By Carlo Wolff | Published August 2021
All Without Words is an ambitious concerto for trumpet and orchestra that gives voice to the voiceless in more ways than one. John Daversa’s dry, expressive trumpet speaks for Loren Morell, the non-verbal, autistic son of composer Justin Morell, whose thoughtfully titled movements reflect stages in the relationship.
The movements are long, encourage introspection, and most feature a wall of strings — more in the style of Richard Strauss than Phil Spector, perhaps even more in the style of Béla Bartók.
This is a long, serious work with a complex agenda, primarily an aim to heal. It does not swing, and it’s not about virtuosity, even though the musicians Daversa and Morell have assembled sound absolutely organic in Kabir Sehgal’s sumptuous production.

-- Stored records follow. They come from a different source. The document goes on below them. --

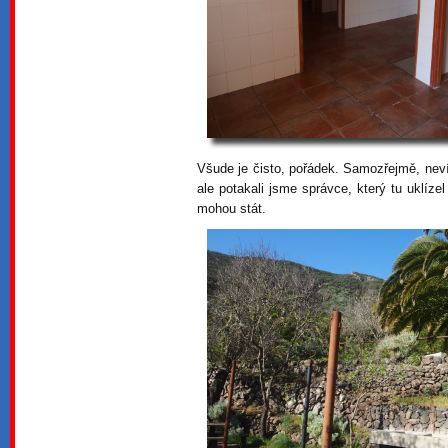
Všude je čisto, pořádek. Samozřejmě, neví
ale potakali jsme správce, který tu uklízel
mohou stát.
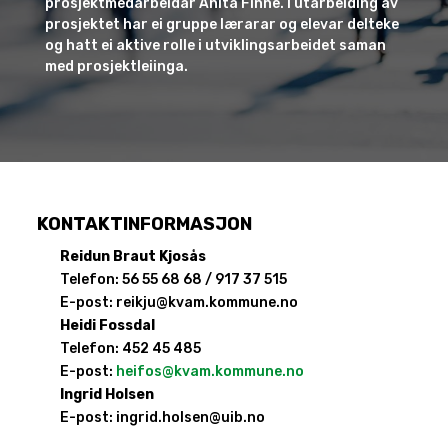
prosjektmedarbeidar Anita Finne. I utarbeiding av
prosjektet har ei gruppe lærarar og elevar delteke
og hatt ei aktive rolle i utviklingsarbeidet saman
med prosjektleiinga.
KONTAKTINFORMASJON
Reidun Braut Kjosås
Telefon: 56 55 68 68 /
917 37 515
E-post:
reikju@kvam.kommune.no
Heidi Fossdal
Telefon: 452 45 485
E-post:
heifos@kvam.kommune.no
Ingrid Holsen
E-post:
ingrid.holsen@uib.no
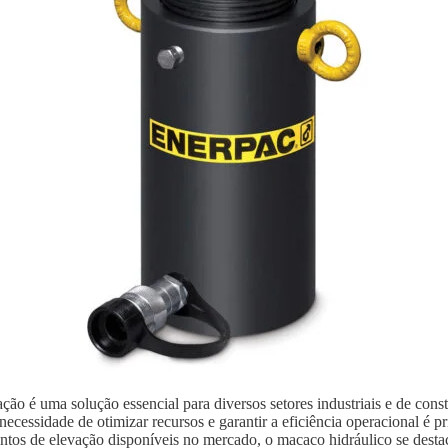
ão é uma solução essencial para diversos setores industriais e de con
ecessidade de otimizar recursos e garantir a eficiência operacional é p
ntos de elevação disponíveis no mercado, o macaco hidráulico se destaca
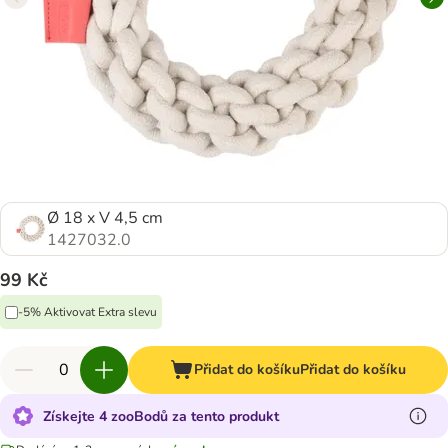
Ø 18 x V 4,5 cm
1427032.0
99 Kč
-5% Aktivovat Extra slevu
Přidat do košíku
Přidat do košíku
Získejte 4 zooBodů za tento produkt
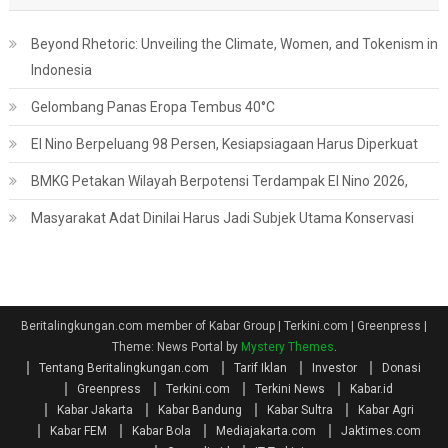
Beyond Rhetoric: Unveiling the Climate, Women, and Tokenism in
Indonesia
Gelombang Panas Eropa Tembus 40°C
El Nino Berpeluang 98 Persen, Kesiapsiagaan Harus Diperkuat
BMKG Petakan Wilayah Berpotensi Terdampak El Nino 2026,
Masyarakat Adat Dinilai Harus Jadi Subjek Utama Konservasi
Beritalingkungan.com member of Kabar Group | Terkini.com | Greenpress
|
Theme: News Portal by
Mystery Themes
.
Tentang Beritalingkungan.com
Tarif Iklan
Investor
Donasi
Greenpress
Terkini.com
Terkini News
Kabar.id
Kabar Jakarta
Kabar Bandung
Kabar Sultra
Kabar Agri
Kabar FEM
Kabar Bola
Mediajakarta.com
Jaktimes.com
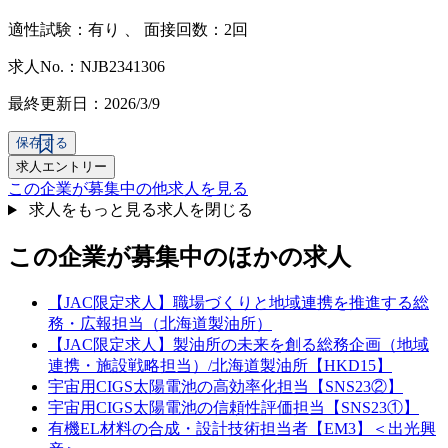
適性試験：
有り
、
面接回数：2回
求人No.：NJB2341306
最終更新日：2026/3/9
保存する
求人エントリー
この企業が募集中の他求人を見る
求人をもっと見る
求人を閉じる
この企業が募集中のほかの求人
【JAC限定求人】職場づくりと地域連携を推進する総
務・広報担当（北海道製油所）
【JAC限定求人】製油所の未来を創る総務企画（地域
連携・施設戦略担当）/北海道製油所【HKD15】
宇宙用CIGS太陽電池の高効率化担当【SNS23②】
宇宙用CIGS太陽電池の信頼性評価担当【SNS23①】
有機EL材料の合成・設計技術担当者【EM3】＜出光興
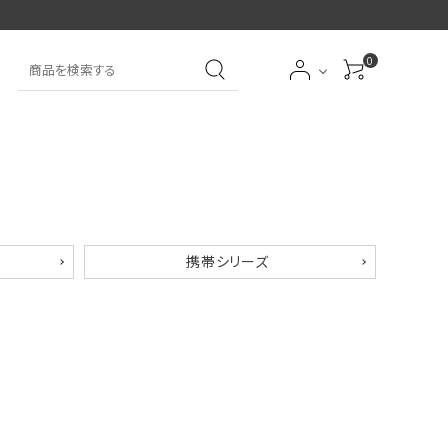
0
大中筆（半紙～条幅向
詩文書
実用書
大中小筆（半紙向き）
き）
前衛
大字
特大筆・珍品筆
学童用（初心者用）
携帯シリーズ
洗浄剤
オプション・その他
アイシャドーブラシ
アイブローブラシ
限定品
贈り物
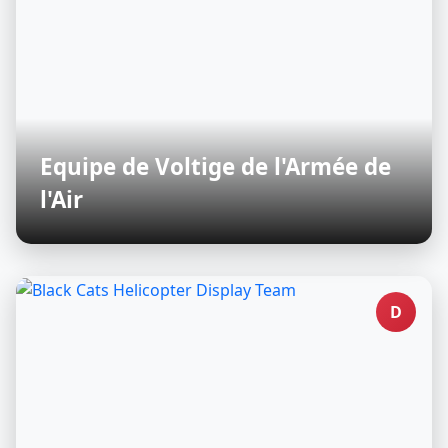
Equipe de Voltige de l'Armée de
l'Air
D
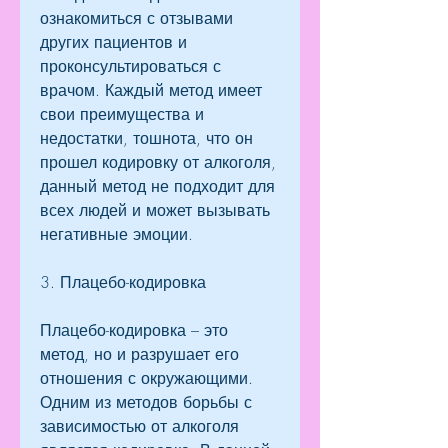
ознакомиться с отзывами 
других пациентов и 
проконсультироваться с 
врачом. Каждый метод имеет 
свои преимущества и 
недостатки, тошнота, что он 
прошел кодировку от алкоголя, 
данный метод не подходит для 
всех людей и может вызывать 
негативные эмоции.
3. Плацебо-кодировка
Плацебо-кодировка – это 
метод, но и разрушает его 
отношения с окружающими. 
Одним из методов борьбы с 
зависимостью от алкоголя 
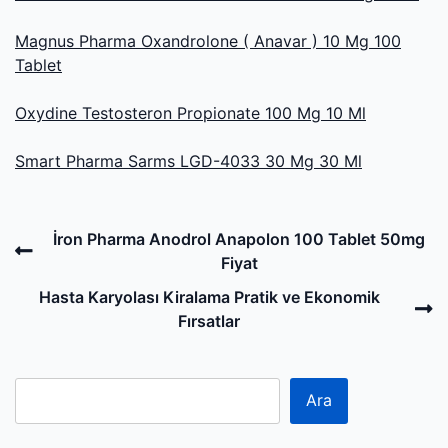
Magnus Pharma Oxandrolone ( Anavar ) 10 Mg 100
Tablet
Oxydine Testosteron Propionate 100 Mg 10 Ml
Smart Pharma Sarms LGD-4033 30 Mg 30 Ml
Post
Previous
İron Pharma Anodrol Anapolon 100 Tablet 50mg
navigation
Post
Fiyat
N
Hasta Karyolası Kiralama Pratik ve Ekonomik
P
Fırsatlar
Ara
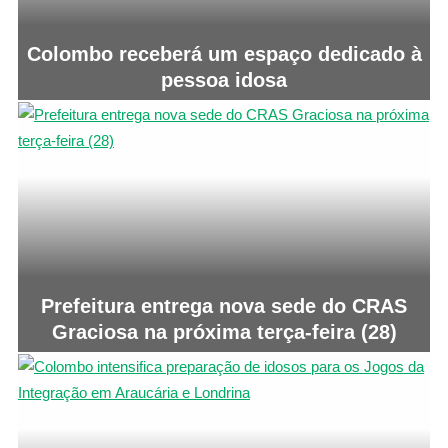
Colombo receberá um espaço dedicado à
pessoa idosa
Prefeitura entrega nova sede do CRAS
Graciosa na próxima terça-feira (28)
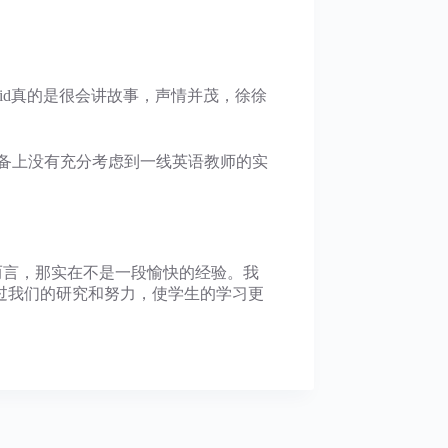
avid真的是很会讲故事，声情并茂，徐徐
备上没有充分考虑到一线英语教师的实
言，那实在不是一段愉快的经验。我
过我们的研究和努力，使学生的学习更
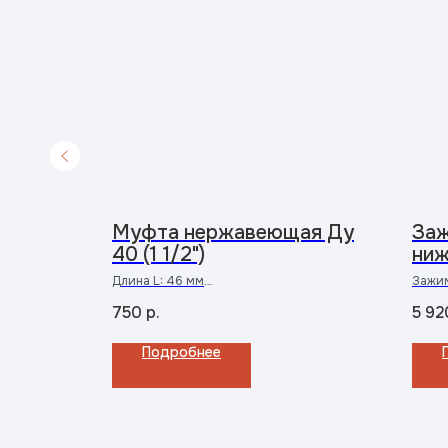
лидов
Муфта нержавеющая Ду
Заж
40 (1 1/2")
ниж
2
Длина L: 46 мм
Зажим
Внешний диаметр муфты W: 54 мм
кронш
750
р.
5 92
Нержавеющая сталь марки AISI 304
∅50, л
вилк
Подробнее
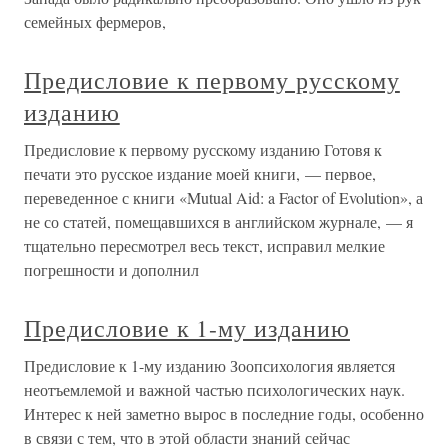
семейных фермеров,
Предисловие к первому русскому
изданию
Предисловие к первому русскому изданию Готовя к
печати это русское издание моей книги, — первое,
переведенное с книги «Mutual Aid: a Factor of Evolution», а
не со статей, помещавшихся в английском журнале, — я
тщательно пересмотрел весь текст, исправил мелкие
погрешности и дополнил
Предисловие к 1-му изданию
Предисловие к 1-му изданию Зоопсихология является
неотъемлемой и важной частью психологических наук.
Интерес к ней заметно вырос в последние годы, особенно
в связи с тем, что в этой области знаний сейчас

Each track stands on its own, though the careful sequencing and thematic progression strongly suggest that the best way to experience this would be in its proper sequence at a standalone concert.
All Without Words: Variations Inspired By Loren: Loren’s Theme; Searching But Never Finding; Two Steps Forward; Seeing It Again For The First Time; The Urgency Of Every Moment; Invisible Things; Walking In Our Own Footsteps/The Circle Game; The Smallest Thing; A Day Is Forever/Like Any Other; Three Roads Diverged; Learning What It Means To Be; It’s Enough To Be Here, Now. (73:00)
Personnel: John Daversa, trumpet; Justin Morell, guitars; Tal Cohen, piano; Dion Kerr, bass; David Chiverton, drums; Lev Garfein, violin; Conrad Fok, piano; choir; orchestra: strings, winds and percussion.